> _Goal of the exercise_: Print the YouthBuild news excerpt below word for word, from "More significant excerpts" to "by former dropouts.".

Tuesday, May 22, 2012

EDUCATION - Youth Learning by Doing

"Helping High School Youth Learn by Doing" PBS Newshour 5/21/2012

Excerpt

SUMMARY: Since 1994, YouthBuild has trained 110,000 high school dropouts around the country to put up houses for their community and think critically in the classroom while earning their GEDs or diplomas. As part of the American Graduate series, Paul Solman reports on a program designed to keep kids learning inside and outside of class.






More significant excerpts

PAUL SOLMAN (Newshour): The results are tangible -- 120 YouthBuild homes stud the streets of Bloomington and its twin city, Normal, a former crack house where syringes littered the floor, an erstwhile empty lot now affordable housing for 10 families.

Drive 15 minutes outside town, through Illinois' windswept fields and one its newest industries, power generation, and you will find an entire low-income subdivision built by former dropouts.


PAUL SOLMAN: YouthBuild McLean County is a charter school that's part of the local system, bankrolled in part by the Department of Labor, of Housing and Urban Development, and by AmeriCorps.


PAUL SOLMAN: Hands-on is one YouthBuild edge, says Suzanne Fitzgerald, who runs the program here.

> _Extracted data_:

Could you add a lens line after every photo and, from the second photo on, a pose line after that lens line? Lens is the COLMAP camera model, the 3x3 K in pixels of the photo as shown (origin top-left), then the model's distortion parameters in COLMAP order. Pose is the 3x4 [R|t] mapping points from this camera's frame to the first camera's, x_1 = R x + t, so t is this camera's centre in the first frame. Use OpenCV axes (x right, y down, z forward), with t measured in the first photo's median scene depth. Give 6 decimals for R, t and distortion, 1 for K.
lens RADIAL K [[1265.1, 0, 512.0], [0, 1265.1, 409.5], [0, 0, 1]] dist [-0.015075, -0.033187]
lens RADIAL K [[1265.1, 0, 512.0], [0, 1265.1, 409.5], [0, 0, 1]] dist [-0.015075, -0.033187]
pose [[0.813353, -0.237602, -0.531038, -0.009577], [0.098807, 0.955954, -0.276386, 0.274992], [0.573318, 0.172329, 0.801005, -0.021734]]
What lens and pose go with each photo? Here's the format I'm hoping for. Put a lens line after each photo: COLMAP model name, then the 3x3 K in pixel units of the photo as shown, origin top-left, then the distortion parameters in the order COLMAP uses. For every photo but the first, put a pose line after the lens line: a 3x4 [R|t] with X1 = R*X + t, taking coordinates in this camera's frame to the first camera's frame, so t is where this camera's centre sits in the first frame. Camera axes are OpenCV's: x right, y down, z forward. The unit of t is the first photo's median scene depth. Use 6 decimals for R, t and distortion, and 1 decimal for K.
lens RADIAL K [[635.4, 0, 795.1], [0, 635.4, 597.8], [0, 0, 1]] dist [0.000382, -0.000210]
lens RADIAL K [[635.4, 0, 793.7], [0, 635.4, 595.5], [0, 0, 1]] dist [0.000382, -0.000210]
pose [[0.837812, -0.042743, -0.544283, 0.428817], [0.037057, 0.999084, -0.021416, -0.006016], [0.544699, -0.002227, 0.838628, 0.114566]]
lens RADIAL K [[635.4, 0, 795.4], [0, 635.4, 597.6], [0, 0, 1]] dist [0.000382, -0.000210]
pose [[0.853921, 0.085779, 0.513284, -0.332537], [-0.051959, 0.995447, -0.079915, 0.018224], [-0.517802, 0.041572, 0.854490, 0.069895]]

> _Answer to this task_:
More significant excerpts

PAUL SOLMAN (Newshour): The results are tangible -- 120 YouthBuild homes stud the streets of Bloomington and its twin city, Normal, a former crack house where syringes littered the floor, an erstwhile empty lot now affordable housing for 10 families.

Drive 15 minutes outside town, through Illinois' windswept fields and one its newest industries, power generation, and you will find an entire low-income subdivision built by former dropouts.